Hate that Cat by Sharon Creech, 125 pp, RL 4

Published in 2008, Hate That Cat finds Jack a year older and Miss Stretchberry teaching a new grade - his! I didn't think that  Sharon Creech could add to or improve upon Love That Dog, but she does, and how. Adding layers to Jack's story, Creech includes more poetry, poetic terminology, verse novels and, once again, Mr. Walter Dean Myers! As Jack, committed cat hater, writes after learning that Mr Myers owns a cat and that his grown son, Christopher Myers has written a book called Black Cat

                                        I felt like
                                        Mr Walter Dean Myers'
                                        whole family
                                        must be in my brain.

Creech also introduces the character of Uncle Bill, a college professor who, besides being allergic to cats, has opinions about poetry and William Carlos Williams, specifically.

                                        Uncle Bill says Mr WCW
                                        is a "minor poet"
                                        and
                                        a "foe poet"
                                        (later my dad explained
                                        he meant faux
                                        which means "fake")
                                        and I said

                                        "what about the 
                                        'so much depends upon'
                                        poem
                                        and the plum poems?
                                        (which are stuck in my head
                                        and I can say them from memory)

                                        and Uncle Bill said
                                        "Tuh!
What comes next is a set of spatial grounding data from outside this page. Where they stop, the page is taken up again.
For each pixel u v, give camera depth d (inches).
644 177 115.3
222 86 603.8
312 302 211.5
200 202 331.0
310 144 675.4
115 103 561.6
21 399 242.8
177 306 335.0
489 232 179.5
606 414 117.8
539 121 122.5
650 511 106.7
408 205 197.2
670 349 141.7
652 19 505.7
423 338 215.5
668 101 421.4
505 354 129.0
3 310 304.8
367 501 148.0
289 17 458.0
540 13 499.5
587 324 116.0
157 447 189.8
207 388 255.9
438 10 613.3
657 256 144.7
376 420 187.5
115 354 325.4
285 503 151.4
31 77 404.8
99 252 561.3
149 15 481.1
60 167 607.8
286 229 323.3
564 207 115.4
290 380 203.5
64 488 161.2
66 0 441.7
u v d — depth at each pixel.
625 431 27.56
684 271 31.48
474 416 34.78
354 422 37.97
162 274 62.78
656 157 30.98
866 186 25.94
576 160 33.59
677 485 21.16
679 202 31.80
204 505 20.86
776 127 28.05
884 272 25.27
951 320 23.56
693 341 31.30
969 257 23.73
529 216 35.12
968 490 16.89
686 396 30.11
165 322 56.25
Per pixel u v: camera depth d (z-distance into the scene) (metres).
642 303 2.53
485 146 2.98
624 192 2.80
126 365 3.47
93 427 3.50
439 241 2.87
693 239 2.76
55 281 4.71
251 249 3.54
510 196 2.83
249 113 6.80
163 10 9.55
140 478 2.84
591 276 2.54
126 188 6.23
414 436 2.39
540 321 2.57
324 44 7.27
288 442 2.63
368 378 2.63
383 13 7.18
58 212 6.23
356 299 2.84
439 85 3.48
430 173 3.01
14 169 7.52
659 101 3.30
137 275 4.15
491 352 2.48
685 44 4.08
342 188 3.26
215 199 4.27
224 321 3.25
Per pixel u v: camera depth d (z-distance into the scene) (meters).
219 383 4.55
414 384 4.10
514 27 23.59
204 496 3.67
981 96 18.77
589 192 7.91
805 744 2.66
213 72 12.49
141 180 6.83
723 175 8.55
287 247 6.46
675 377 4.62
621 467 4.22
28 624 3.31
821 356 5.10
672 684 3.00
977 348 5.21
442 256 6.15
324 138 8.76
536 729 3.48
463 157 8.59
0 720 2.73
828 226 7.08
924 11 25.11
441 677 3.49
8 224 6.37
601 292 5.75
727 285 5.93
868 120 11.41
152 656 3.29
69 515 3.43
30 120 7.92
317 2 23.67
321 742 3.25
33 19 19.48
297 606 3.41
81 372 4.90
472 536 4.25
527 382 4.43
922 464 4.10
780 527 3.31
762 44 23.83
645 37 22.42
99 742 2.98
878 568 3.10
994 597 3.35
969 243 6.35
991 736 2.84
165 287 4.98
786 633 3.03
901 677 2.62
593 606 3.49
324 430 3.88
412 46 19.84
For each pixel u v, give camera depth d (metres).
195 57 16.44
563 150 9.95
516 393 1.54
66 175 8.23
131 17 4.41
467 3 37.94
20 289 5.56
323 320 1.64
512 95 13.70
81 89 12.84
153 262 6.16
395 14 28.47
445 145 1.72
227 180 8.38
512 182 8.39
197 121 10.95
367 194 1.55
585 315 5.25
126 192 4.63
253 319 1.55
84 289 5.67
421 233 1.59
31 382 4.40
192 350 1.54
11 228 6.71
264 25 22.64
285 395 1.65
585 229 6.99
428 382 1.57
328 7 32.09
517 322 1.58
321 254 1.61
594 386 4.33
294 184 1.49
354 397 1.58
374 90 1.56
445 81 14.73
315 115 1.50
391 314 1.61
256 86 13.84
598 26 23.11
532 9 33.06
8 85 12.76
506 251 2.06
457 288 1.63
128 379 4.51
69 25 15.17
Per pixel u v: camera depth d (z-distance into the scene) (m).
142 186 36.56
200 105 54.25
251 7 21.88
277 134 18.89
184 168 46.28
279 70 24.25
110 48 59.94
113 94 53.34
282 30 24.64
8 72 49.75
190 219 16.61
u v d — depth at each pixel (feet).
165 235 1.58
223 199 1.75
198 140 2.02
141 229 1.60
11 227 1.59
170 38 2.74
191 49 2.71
Overrated, highly
                                        overrated!"

But, Uncle Bill is the least of Jack's worries. As he continues to expand and improve as a poet (in Hate That Cat Jack's poems are included in the back of the book with others by the likes of TS Eliot, Edgar Allan Poe and Tennyson) he begins to think more about words and for a very specific reason that becomes clear as the story unfolds. 

                                         OCTOBER 12

                                         Something I have been wondering:
                                         if you cannot hear
                                         do words have no sounds
                                         in your head?

                                         Do you see
                                         a
                                                   silent
                                                                   movie?

Jack's mother and her deafness become an important plot thread in Hate That Cat, adding yet another layer of thought and understanding to the crafting of poems. There are cats in this book, but for me they took a backseat to the other things going on in Jack's life. Once again, I was moved and amazed at the way Creech can create such vivid characters and such a profound story with so few words. I was excited by the new ideas, poets and poems that influenced Jack's work and once again grateful to Creech for letting young readers know, through Jack and his poems, that it is perfectly acceptable to write in the style of poets you admire. I am going to end this review with a poem of Jack's to Miss Stretchberry, which also happens to be the exact sentiments I would express to Ms Creech if I were to write her a poem.

                                            MAY 2

                                           Thank you thank you thank you
                                           for showing me all the books
                                           of cat poems
                                           and all the books
                                           that tell a story
                                           in 
                                           poems.
                                           I never knew 
                                           a writer could do that-
                                           tell a whole story 
                                           in 
                                           poems.

                                           I already read the one
                                           by Mr Robert Cormier
                                           (alive?)
                                           and next 
                                           by my bed is
                                           the dust book by
                                           Ms Karen Hesse
                                           (alive?)
                                           and underneath that one
                                           is the Essie and Amber one
                                           by Ms Vera B Williams
                                           (alive?)
                                           and on my bulletin board
                                           is a list you gave me
                                           of so many poets
                                           whose books I can read
                                           and also on my bulletin board
                                           is the funny poem-picture
                                           of the cat chair
                                           by Mr Chris Raschka
                                           (alive?)
                                           and that poem 
                                           by Mr Lee Bennet Hopkins
                                           (alive?)
                                           about growing up
                                           to
                                           be
                                           a
                                           writer.

                                           I now have
                                           a treasure of words
                                           in 
                                           my 
                                           room.